El malestar en el ámbito universitario se acentúa tras la decisión del gobierno nacional de aplicar un aumento del 7,5% entre septiembre y noviembre para docentes y no docentes. Según las federaciones del sector, esta medida no sólo resulta insuficiente, sino que también constituye una rebaja encubierta, ya que queda muy por debajo de la inflación acumulada.
La respuesta gremial fue inmediata: además de un paro nacional con una adhesión considerada altísima, las universidades realizaron jornadas de protesta que incluyeron clases públicas y actividades en diferentes puntos del país. Ahora, el paso siguiente será la Tercera Marcha Federal, que se concretará en las próximas semanas y promete una convocatoria masiva, con la consigna de defender el salario y el presupuesto de la universidad pública.

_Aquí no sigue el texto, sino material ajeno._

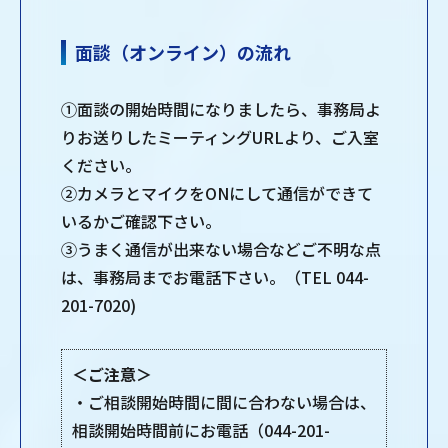
面談（オンライン）の流れ
①面談の開始時間になりましたら、事務局よ
りお送りしたミーティングURLより、ご入室
ください。
②カメラとマイクをONにして通信ができて
いるかご確認下さい。
③うまく通信が出来ない場合などご不明な点
は、事務局までお電話下さい。（TEL 044-
201-7020)
＜ご注意＞
・ご相談開始時間に間に合わない場合は、
相談開始時間前にお電話（044-201-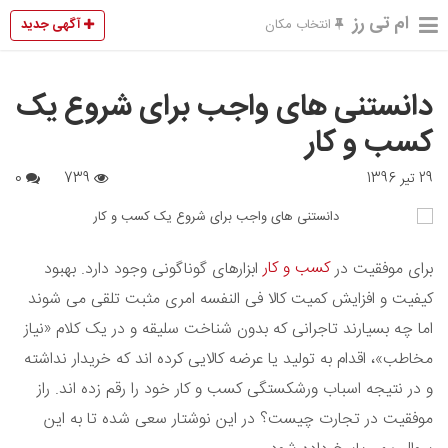
ام تی رز
آگهی جدید
انتخاب مکان
دانستنی های واجب برای شروع یک
کسب و کار
29 تیر 1396
739
0
کسب و کار
برای موفقیت در
ابزارهای گوناگونی وجود دارد. بهبود
کیفیت و افزایش کمیت کالا فی النفسه امری مثبت تلقی می شوند
اما چه بسیارند تاجرانی که بدون شناخت سلیقه و در یک کلام «نیاز
مخاطب»، اقدام به تولید یا عرضه کالایی کرده اند که خریدار نداشته
و در نتیجه اسباب ورشکستگی کسب و کار خود را رقم زده اند. راز
موفقیت در تجارت چیست؟ در این نوشتار سعی شده تا به این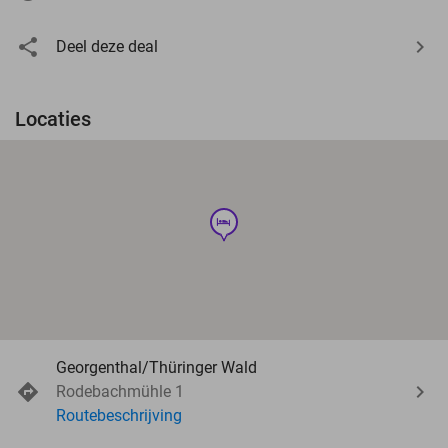
Deel deze deal
Locaties
hotel
Georgenthal/Thüringer Wald
Rodebachmühle 1
Routebeschrijving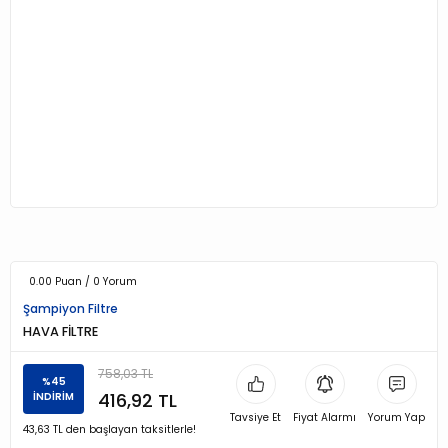
0.00 Puan / 0 Yorum
Şampiyon Filtre
HAVA FİLTRE
758,03 TL
%45
416,92 TL
İNDİRİM
Tavsiye Et
Fiyat Alarmı
Yorum Yap
43,63 TL den başlayan taksitlerle!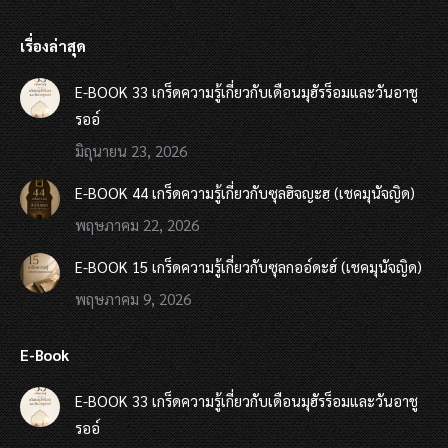
เรื่องล่าสุด
E-BOOK 33 เกร็ดความรู้เกี่ยวกับเดือนมุฮัรร็อมและวันอาชู
รออ์
มิถุนายน 23, 2026
E-BOOK 44 เกร็ดความรู้เกี่ยวกับซุลฮิจญะฮฺ (เชคมุนัจญิด)
พฤษภาคม 22, 2026
E-BOOK 15 เกร็ดความรู้เกี่ยวกับซุลกออ์ดะฮ์ (เชคมุนัจญิด)
พฤษภาคม 9, 2026
E-Book
E-BOOK 33 เกร็ดความรู้เกี่ยวกับเดือนมุฮัรร็อมและวันอาชู
รออ์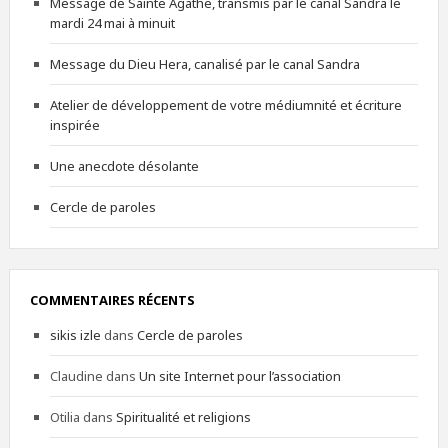
Message de Sainte Agathe, transmis par le canal Sandra le
mardi 24 mai à minuit
Message du Dieu Hera, canalisé par le canal Sandra
Atelier de développement de votre médiumnité et écriture
inspirée
Une anecdote désolante
Cercle de paroles
COMMENTAIRES RÉCENTS
sikis izle
dans
Cercle de paroles
Claudine
dans
Un site Internet pour l’association
Otilia
dans
Spiritualité et religions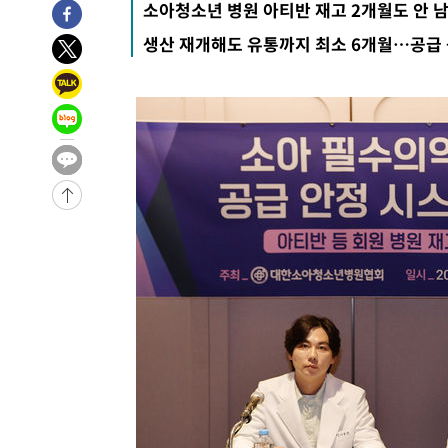
소아청소년 병원 아티반 재고 2개월도 안 
-27932초 전 >
백운산서 80년근 천종산삼 9뿌리 발견…감정가 1.3억원
생산 재개해도 유통까지 최소 6개월…공급
-25642초 전 >
선재도서 해루질 나섰다 실종 60대, 닷새 만에 숨진 채 발
-23176초 전 >
남자 농구, 나고야 아시안게임서 '홈팀' 일본과 한일전
-22552초 전 >
여수 오동도 해상서 모터보트 전복…1명 사망·1명 실종
-18779초 전 >
극한폭염 한풀 꺾이지만…'낮 최고 35도' 무더위, 열대야
주 날씨]
-15797초 전 >
축구협회 "압수수색·성접대 논란 사과…쇄신의 기회로 
-14314초 전 >
[속보]'압수수색·성접대 논란' 축구협회 "실망과 걱정 
송"
-2935초 전 >
'최고 37도' 폭염 지속…강원동해안 최대 150㎜ 비
1시간 전 >
[속보]뉴욕증시 상승 마감…S&P 0.6% 나스닥 1.3%↑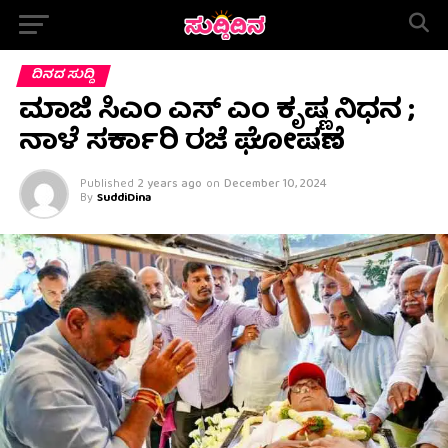
ದಿನದ ಸುದ್ದಿ
ಮಾಜಿ ಸಿಎಂ ಎಸ್ ಎಂ ಕೃಷ್ಣ ನಿಧನ ;
ನಾಳೆ ಸರ್ಕಾರಿ ರಜೆ ಘೋಷಣೆ
Published
2 years ago
on
December 10, 2024
By
SuddiDina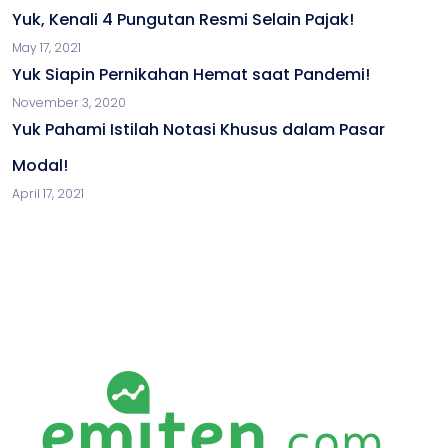
Yuk, Kenali 4 Pungutan Resmi Selain Pajak!
May 17, 2021
Yuk Siapin Pernikahan Hemat saat Pandemi!
November 3, 2020
Yuk Pahami Istilah Notasi Khusus dalam Pasar
Modal!
April 17, 2021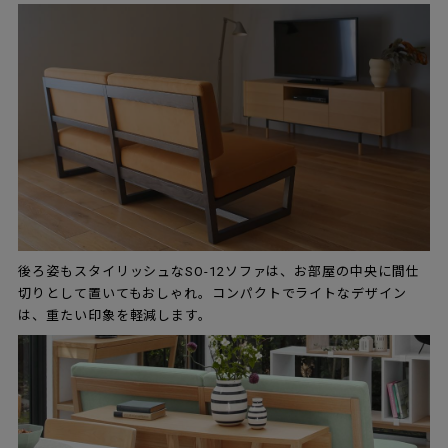
後ろ姿もスタイリッシュなSO-12ソファは、お部屋の中央に間仕
切りとして置いてもおしゃれ。コンパクトでライトなデザイン
は、重たい印象を軽減します。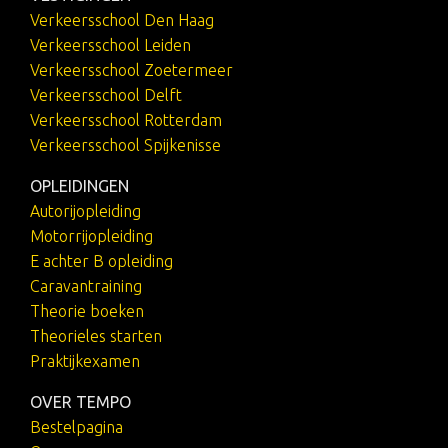
Verkeersschool Den Haag
Verkeersschool Leiden
Verkeersschool Zoetermeer
Verkeersschool Delft
Verkeersschool Rotterdam
Verkeersschool Spijkenisse
OPLEIDINGEN
Autorijopleiding
Motorrijopleiding
E achter B opleiding
Caravantraining
Theorie boeken
Theorieles starten
Praktijkexamen
OVER TEMPO
Bestelpagina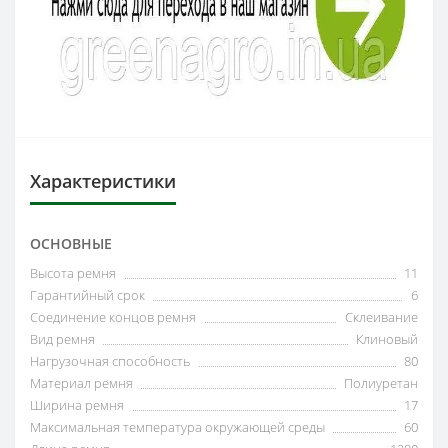
Характеристики
ОСНОВНЫЕ
Высота ремня
11
Гарантийный срок
6
Соединение концов ремня
Склеивание
Вид ремня
Клиновый
Нагрузочная способность
80
Материал ремня
Полиуретан
Ширина ремня
17
Максимальная температура окружающей среды
60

Las críticas no se limitan al plano salarial. Los gremios alertan sobre la situación crítica que atraviesan miles de docentes. Un informe gremial indicó que un profesor con dedicación simple apenas logra cubrir los gastos básicos de transporte, mientras que aquellos con dedicación exclusiva, cuyo salario ronda el millón de pesos, tampoco llegan a cubrir el costo de vida.
“Ya el año pasado se perdieron más de 40 puntos frente a la inflación, y este año la caída continúa mes a mes”, explicó un referente de la Federación de Docentes Universitarios, advirtiendo que esta realidad lleva a muchos trabajadores a multiplicar empleos o directamente a abandonar el sistema académico.

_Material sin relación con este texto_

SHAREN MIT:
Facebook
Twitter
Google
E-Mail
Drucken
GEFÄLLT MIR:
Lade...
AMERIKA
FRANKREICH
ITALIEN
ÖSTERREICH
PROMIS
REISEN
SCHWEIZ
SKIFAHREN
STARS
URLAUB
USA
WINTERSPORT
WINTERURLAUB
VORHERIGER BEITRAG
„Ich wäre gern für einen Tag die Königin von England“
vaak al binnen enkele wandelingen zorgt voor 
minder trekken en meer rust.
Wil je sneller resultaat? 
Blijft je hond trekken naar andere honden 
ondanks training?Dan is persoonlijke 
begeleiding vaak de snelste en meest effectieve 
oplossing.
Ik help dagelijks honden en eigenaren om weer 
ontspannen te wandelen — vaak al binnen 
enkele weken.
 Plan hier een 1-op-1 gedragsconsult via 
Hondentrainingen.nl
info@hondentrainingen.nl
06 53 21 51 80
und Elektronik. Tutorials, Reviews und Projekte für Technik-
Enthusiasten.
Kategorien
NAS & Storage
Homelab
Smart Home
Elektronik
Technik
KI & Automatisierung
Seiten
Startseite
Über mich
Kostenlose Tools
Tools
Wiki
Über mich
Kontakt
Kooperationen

Las conducciones sindicales también remarcaron la necesidad de que el Senado apruebe la ley de financiamiento universitario, con el fin de dar previsibilidad a las instituciones. “Los senadores tienen que defender la universidad pública, porque se trata de un derecho de toda la sociedad”, reclamaron.
En tanto, la Conadu Histórica calificó de “gravísimo” el deterioro de los ingresos y ratificó la continuidad del plan de lucha, convocando a estudiantes, docentes y a la ciudadanía en general a respaldar las movilizaciones. “Sin salarios dignos no hay universidad pública”, subrayaron en un comunicado.
La confrontación con el Ejecutivo parece lejos de resolverse: dirigentes gremiales cuestionaron la ausencia de diálogo real y denunciaron que el Gobierno actúa con decisiones unilaterales, sin abrir instancias de negociación. En este marco, la nueva Marcha Federal se perfila como un capítulo clave de la disputa entre el mundo universitario y la administración de Javier Milei.